Well, I went to see “The Hangover” last night… I think. To be honest I can’t remember. What the hell happened last night?! Okay, let’s see. Met up with Wayne and Kathy around… nine o’clock? We picked up Karen from work… went to the theatre. The Arclight, right? No! It was in Woodland Hills. We went to a late show, or maybe we had dinner? Come on Darby! Check your pockets. Maybe there’s a ticket stub in there. Let’s see, a pen cap, some change, and a wooden nickel? Where the hell did I get a wooden nickel? Here we go. A ticket stub to “The Hangover” at eleven fifteen at AMC. And what else do we have here? It’s a fortune from a fortune cookie? Where did that come from? I remember now. We got to the movie early and went to have dinner at P.F. Chang’s. Oh man, no wonder I can’t remember anything. I’ve seen “The Food.” I know that P.F. Chang uses M.S.G. Okay, fun time is over; let’s get on to the review.

“The Hangover”
a review by Darby O’Gill

Hands down the best movie of the summer! No, really. I went to see an advanced screening of “The Hangover” back in March and wanted to see it again immediately. Unfortunately, I had to wait three months before I could see it again. A long three months later, I’m pleased to say I enjoyed it just as much, if not more. The movie really is air tight. It’s just a non-stop laugh-fest. Zack Galifianakis steals the show, which is fantastic because I’m a long time Galifianakis fan. I have been waiting for him to get a project that would bring his genius to the masses, and I’m happy to say this is the one. But if this is your first time seeing Galifianakis in action, and you think he’s hysterical, please do not hold “G-Force” against him when it comes out in July.  The only performance that comes close to upstaging Zack is that of his baby co-star. The faces this kid makes are unbelievable. I mean it. That baby has to be CGI, there’s no way that’s a real baby.

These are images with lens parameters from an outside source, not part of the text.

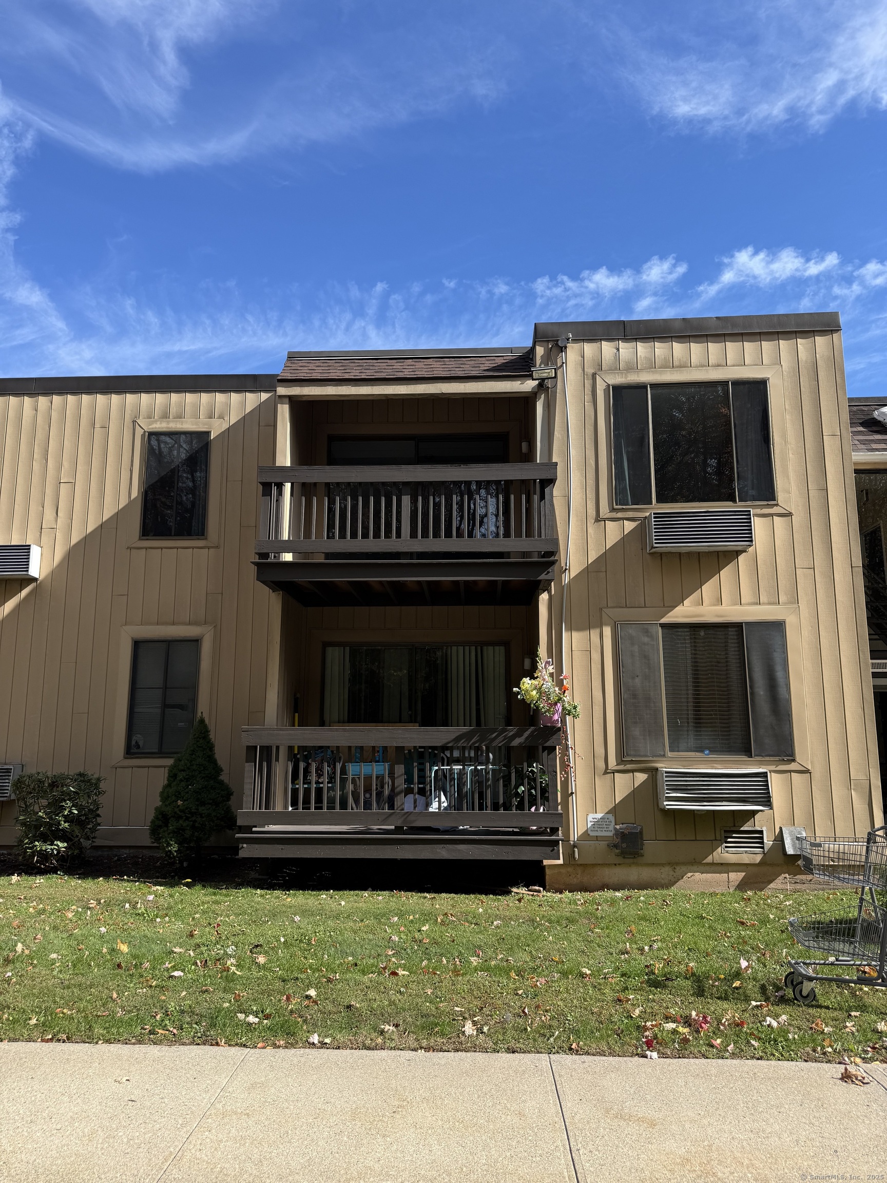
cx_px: 444
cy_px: 592
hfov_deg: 56.8
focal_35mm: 24
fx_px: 820
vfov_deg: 71.6
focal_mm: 6.76
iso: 80
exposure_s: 1/2299
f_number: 1.78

Okay, let’s get to the plot breakdown; not that I have to tell you what the movie is about, I’m sure you’ve seen the trailers that give away everything. If you haven’t, here’s a breakdown that doesn’t give anything away. Three buddies, played by Bradley Cooper, Ed Helms, and Zack Galifianakis, take their best friend Doug (Justin Bartha) to Las Vegas for his bachelor party, and a night they’ll never remember. With no memory of the events that took place the night before, the guys wake up to discover that not only is Doug missing, but they only have 40 hours to retrace their steps and find Doug before his wedding.

This movie really does have it all. The script is hysterical from beginning to end. I’m not even going to hold the screenwriters’ last script, “Ghosts of Girlfriends Past,” against them. Director, Todd Phillips, keeps the pace of the movie moving, almost to a fault.  At times you actually feel exhausted because you truly don’t stop laughing for such a long period of time. The locked-off camera shot of Ed Helms, when he first wakes up is fantastic. Heather Graham stands out; with a charming performance that reminds us why we fell in love with her as Mercedes Lane in “License to Drive.” The cast works so well together that it was of no surprise to me that Warner Bros. green-lit a sequel more than a month before the film’s release. “The Hangover” is destined to be a comedy classic, with the likes of “Animal House,” “Caddyshack,” and “Bachelor Party.” I just hope the sequel can live up to the incredibly high standard set by the first film.